The German Olympic gymnasts’ decision to wear full-body suits and Norway women’s beach handball team ditching bikini bottoms in response to the constant sexualization of their sports have won widespread praise on traditional and social media.
Germany women's gymnastics team made a statement at the Olympic qualifying earlier Sunday, swapping leotards for full-length bodysuits.
Several German gymnasts had debuted the one-piece outfits, which cover all of their legs and most of their arms, at the European championships.
And the Olympic team were wearing them in training at the Ariake Gymnastics Centre earlier, with three-time Olympian Elisabeth Seitz saying it was "about what feels comfortable."
"We wanted to show that every woman, everybody, should decide what to wear," she said after Friday's training.

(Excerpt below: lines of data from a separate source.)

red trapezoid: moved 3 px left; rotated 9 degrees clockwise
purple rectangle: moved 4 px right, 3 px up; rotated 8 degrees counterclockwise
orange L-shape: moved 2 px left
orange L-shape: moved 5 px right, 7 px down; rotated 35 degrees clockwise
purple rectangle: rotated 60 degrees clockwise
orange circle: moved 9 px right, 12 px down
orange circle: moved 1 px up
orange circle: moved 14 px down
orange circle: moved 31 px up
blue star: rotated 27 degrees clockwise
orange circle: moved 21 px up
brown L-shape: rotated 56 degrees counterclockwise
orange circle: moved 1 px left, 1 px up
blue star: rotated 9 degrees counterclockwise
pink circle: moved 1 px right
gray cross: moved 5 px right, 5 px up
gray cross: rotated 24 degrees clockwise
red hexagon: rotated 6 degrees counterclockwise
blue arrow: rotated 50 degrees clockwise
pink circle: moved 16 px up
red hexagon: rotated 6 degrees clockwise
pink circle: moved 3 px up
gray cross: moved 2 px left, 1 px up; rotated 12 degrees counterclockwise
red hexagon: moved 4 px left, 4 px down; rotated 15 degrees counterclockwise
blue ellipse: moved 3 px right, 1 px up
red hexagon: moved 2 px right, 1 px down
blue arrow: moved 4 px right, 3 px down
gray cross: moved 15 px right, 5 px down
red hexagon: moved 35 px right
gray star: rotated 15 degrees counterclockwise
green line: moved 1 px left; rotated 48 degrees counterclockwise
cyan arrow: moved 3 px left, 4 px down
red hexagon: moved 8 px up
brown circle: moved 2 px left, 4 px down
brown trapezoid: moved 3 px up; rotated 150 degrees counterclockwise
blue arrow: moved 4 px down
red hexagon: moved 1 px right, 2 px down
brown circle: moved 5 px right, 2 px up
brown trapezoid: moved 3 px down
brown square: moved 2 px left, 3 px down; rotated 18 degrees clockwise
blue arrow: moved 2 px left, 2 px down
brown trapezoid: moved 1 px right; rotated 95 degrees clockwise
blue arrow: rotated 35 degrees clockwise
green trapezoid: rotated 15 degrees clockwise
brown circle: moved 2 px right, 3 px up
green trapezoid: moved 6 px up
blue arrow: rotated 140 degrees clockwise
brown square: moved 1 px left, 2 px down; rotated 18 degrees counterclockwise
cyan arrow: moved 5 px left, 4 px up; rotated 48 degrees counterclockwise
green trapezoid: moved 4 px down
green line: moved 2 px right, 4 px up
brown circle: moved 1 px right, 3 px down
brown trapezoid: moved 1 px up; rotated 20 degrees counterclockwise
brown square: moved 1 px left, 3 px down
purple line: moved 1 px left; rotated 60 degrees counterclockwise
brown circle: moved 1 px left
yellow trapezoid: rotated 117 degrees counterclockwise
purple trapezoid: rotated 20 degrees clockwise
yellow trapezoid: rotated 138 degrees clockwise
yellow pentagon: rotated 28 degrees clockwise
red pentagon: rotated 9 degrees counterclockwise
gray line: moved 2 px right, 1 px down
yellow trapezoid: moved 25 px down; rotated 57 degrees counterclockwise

For decades, female gymnasts have worn bikini-cut leotards. The German team instead wore unitards, intending to push back against the sexualization of women in gymnastics.

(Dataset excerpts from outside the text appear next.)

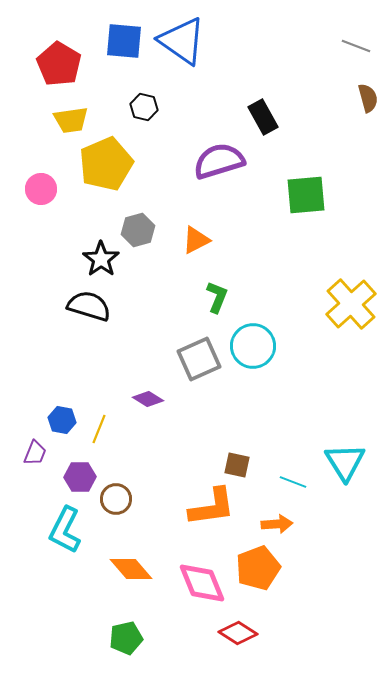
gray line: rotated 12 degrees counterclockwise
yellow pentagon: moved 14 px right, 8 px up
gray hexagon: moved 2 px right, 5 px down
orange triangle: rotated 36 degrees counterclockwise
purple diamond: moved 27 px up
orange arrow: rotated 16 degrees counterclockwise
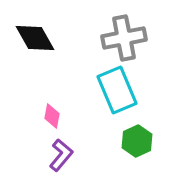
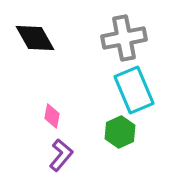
cyan rectangle: moved 17 px right
green hexagon: moved 17 px left, 9 px up
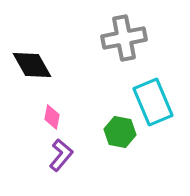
black diamond: moved 3 px left, 27 px down
cyan rectangle: moved 19 px right, 12 px down
pink diamond: moved 1 px down
green hexagon: rotated 24 degrees counterclockwise
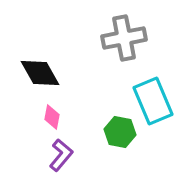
black diamond: moved 8 px right, 8 px down
cyan rectangle: moved 1 px up
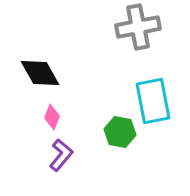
gray cross: moved 14 px right, 11 px up
cyan rectangle: rotated 12 degrees clockwise
pink diamond: rotated 10 degrees clockwise
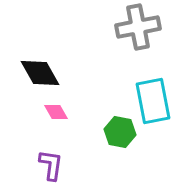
pink diamond: moved 4 px right, 5 px up; rotated 50 degrees counterclockwise
purple L-shape: moved 10 px left, 10 px down; rotated 32 degrees counterclockwise
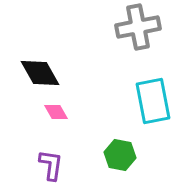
green hexagon: moved 23 px down
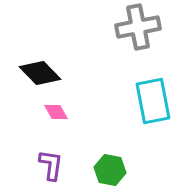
black diamond: rotated 15 degrees counterclockwise
green hexagon: moved 10 px left, 15 px down
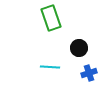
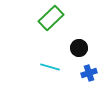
green rectangle: rotated 65 degrees clockwise
cyan line: rotated 12 degrees clockwise
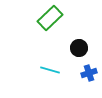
green rectangle: moved 1 px left
cyan line: moved 3 px down
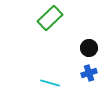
black circle: moved 10 px right
cyan line: moved 13 px down
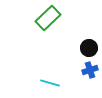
green rectangle: moved 2 px left
blue cross: moved 1 px right, 3 px up
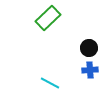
blue cross: rotated 14 degrees clockwise
cyan line: rotated 12 degrees clockwise
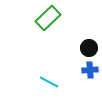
cyan line: moved 1 px left, 1 px up
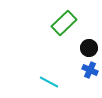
green rectangle: moved 16 px right, 5 px down
blue cross: rotated 28 degrees clockwise
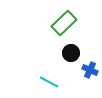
black circle: moved 18 px left, 5 px down
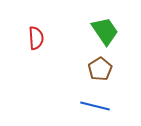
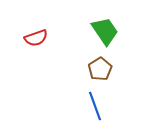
red semicircle: rotated 75 degrees clockwise
blue line: rotated 56 degrees clockwise
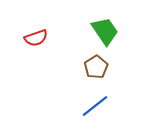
brown pentagon: moved 4 px left, 2 px up
blue line: rotated 72 degrees clockwise
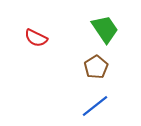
green trapezoid: moved 2 px up
red semicircle: rotated 45 degrees clockwise
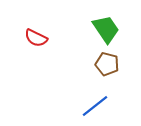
green trapezoid: moved 1 px right
brown pentagon: moved 11 px right, 3 px up; rotated 25 degrees counterclockwise
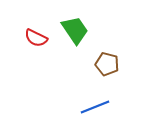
green trapezoid: moved 31 px left, 1 px down
blue line: moved 1 px down; rotated 16 degrees clockwise
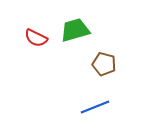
green trapezoid: rotated 72 degrees counterclockwise
brown pentagon: moved 3 px left
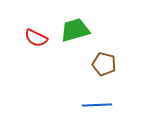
blue line: moved 2 px right, 2 px up; rotated 20 degrees clockwise
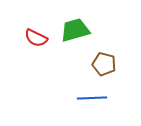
blue line: moved 5 px left, 7 px up
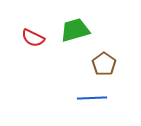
red semicircle: moved 3 px left
brown pentagon: rotated 20 degrees clockwise
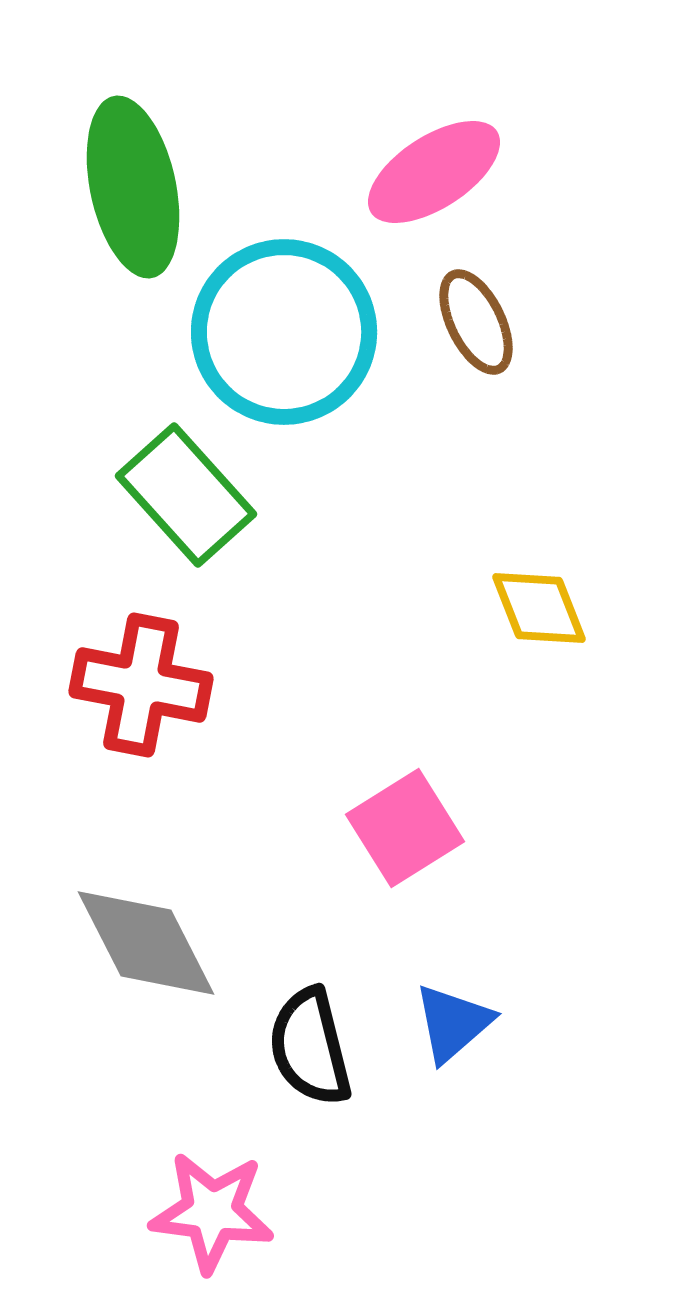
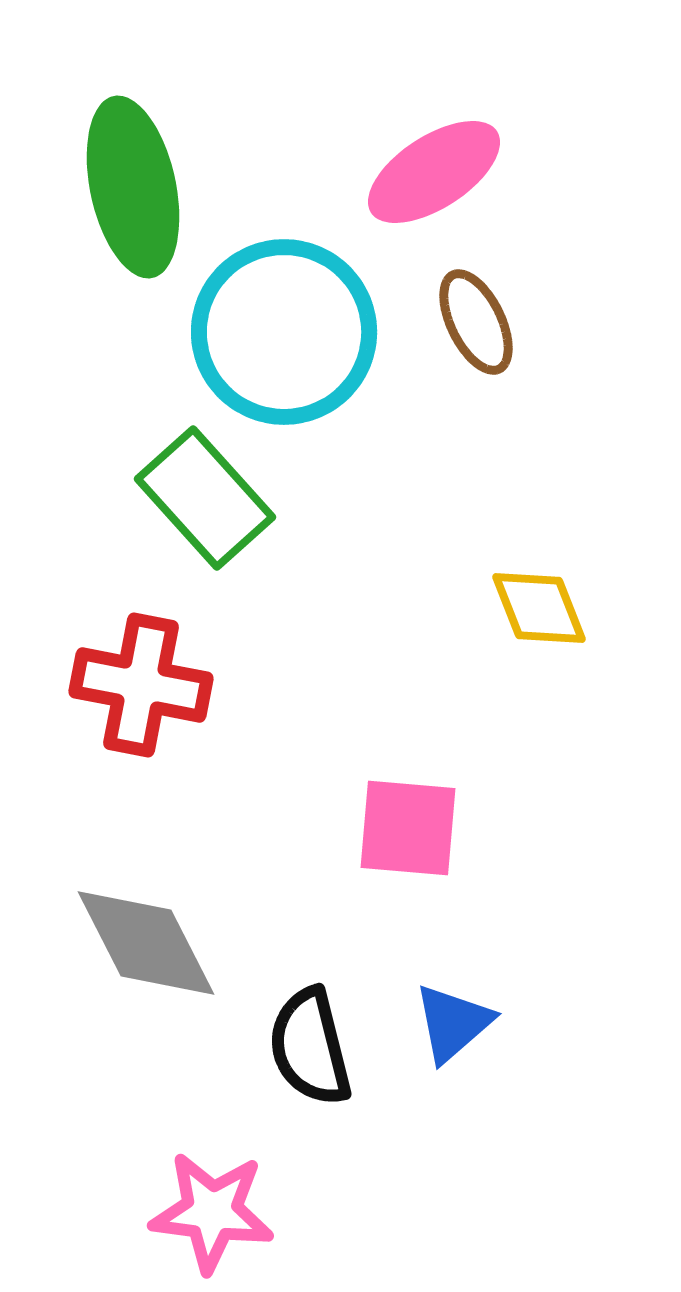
green rectangle: moved 19 px right, 3 px down
pink square: moved 3 px right; rotated 37 degrees clockwise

The Tokyo Olympics are the first Summer Games since Larry Nassar, a former USA Gymnastics national team doctor, was sent to prison for 176 years for sexually abusing hundreds of gymnasts, including some of the sport's greatest stars.
At his sentencing, athletes – some of them Olympians – described how the sport’s culture allowed for abuse and objectification of young women and girls.
In the meantime, Norway's beach handball team was fined 1,500 euros ($1,764) for being “improperly dressed” after the women wore shorts instead of bikini bottoms at a European championship match in Bulgaria.
The European Handball Federation (EHF) said in a statement that its disciplinary commission had dealt with "a case of improper clothing" in the bronze medal match against Spain.
It added that the shorts were "not according to the Athlete Uniform Regulations defined in the IHF Beach Handball Rules of the Game."
The country's sports minister Abid Raja said it was "completely ridiculous" and attitudes needed to change.
The Norwegian federation said on Twitter it was proud of the women for standing up and saying enough was enough.
U.S. pop star Pink, a three-time Grammy Award winner, lauded the move and offered to pay the "sexist" fine, berating the organization and encouraging the players to carry on covering up.
"I'm VERY proud of the Norwegian female beach handball team FOR PROTESTING THE VERY SEXIST RULES ABOUT THEIR "uniform"" the "Get the Party Started" singer tweeted.
"The European handball federation SHOULD BE FINED FOR SEXISM. Good on ya, ladies. I'll be happy to pay your fines for you. Keep it up."
The full-body suits of Germany's Olympic gymnasts have struck a chord in Japan, with many applauding the freedom of choice in a nation where schoolgirls almost always wear skirts and high heels are still required in some offices.
Several women sharing bitter stories from their past on Japanese social media.
"I used to compete in rhythmic gymnastics, and there were always two middle-aged men at our meets who took photos only when we lifted our legs," wrote "Yuko" in a Twitter post.
"Leotards can be beautiful and convenient, but the fact that some people abuse them like this means the matter should be taken seriously."
Body-hugging, high-cut shorts for Japanese schoolgirls known as "bloomers" used to be a requirement in gym classes and were a source of embarrassment for generations of girls.
"We got up a petition to change the bloomers to shorts like the boys, but were told by our male teachers: 'Girls must wear bloomers! Absolutely!'" wrote Twitter user "Ste".
"Our pleas to wear shorts were completely unacceptable to the old fogeys who ran our school."
Many posting on social media said the sight of the German women performing powerful tumbling and uneven bar routines in their unitards was inspiring.
"The unitards are beautiful, and I love that they wore them at the Olympics," wrote Twitter user "Kodaiyumebuta".
"I oppose the society that sensualizes women's bodies. They are athletes, and they have given me courage."
Aiming to set the highest level of television standards, the head of broadcasting at the Tokyo Games is trying to banish overly sexualized images of female athletes.
"Sport appeal, not sex appeal” is one mantra Olympic officials push in an effort to reach gender equity on the field of play and on-screen."You will not see in our coverage some things that we have been seeing in the past, with details and close-ups on parts of the body,” Olympic Broadcasting Services chief executive Yiannis Exarchos said earlier Monday.
That can be difficult with state-of-the-art technology filming sports – such as beach volleyball, gymnastics, swimming, and track – where female athletes' uniforms can be scant and skimpy.
The International Olympic Committee does not govern those kinds of rules for individual sports, but it does run OBS and controls the broadcast output from Tokyo shown to the world.
"What we can do is to make sure that our coverage does not highlight or feature in any particular way what people are wearing,” Exarchos said.
To achieve this, the IOC updated "Portrayal Guidelines” to steer all Olympic sports and their rights holders toward "gender-equal and fair” broadcasts of their events.
Advice includes "do not focus unnecessarily on looks, clothing or intimate body parts” and reframing or deleting a "wardrobe malfunction ... to respect the integrity of the athlete.”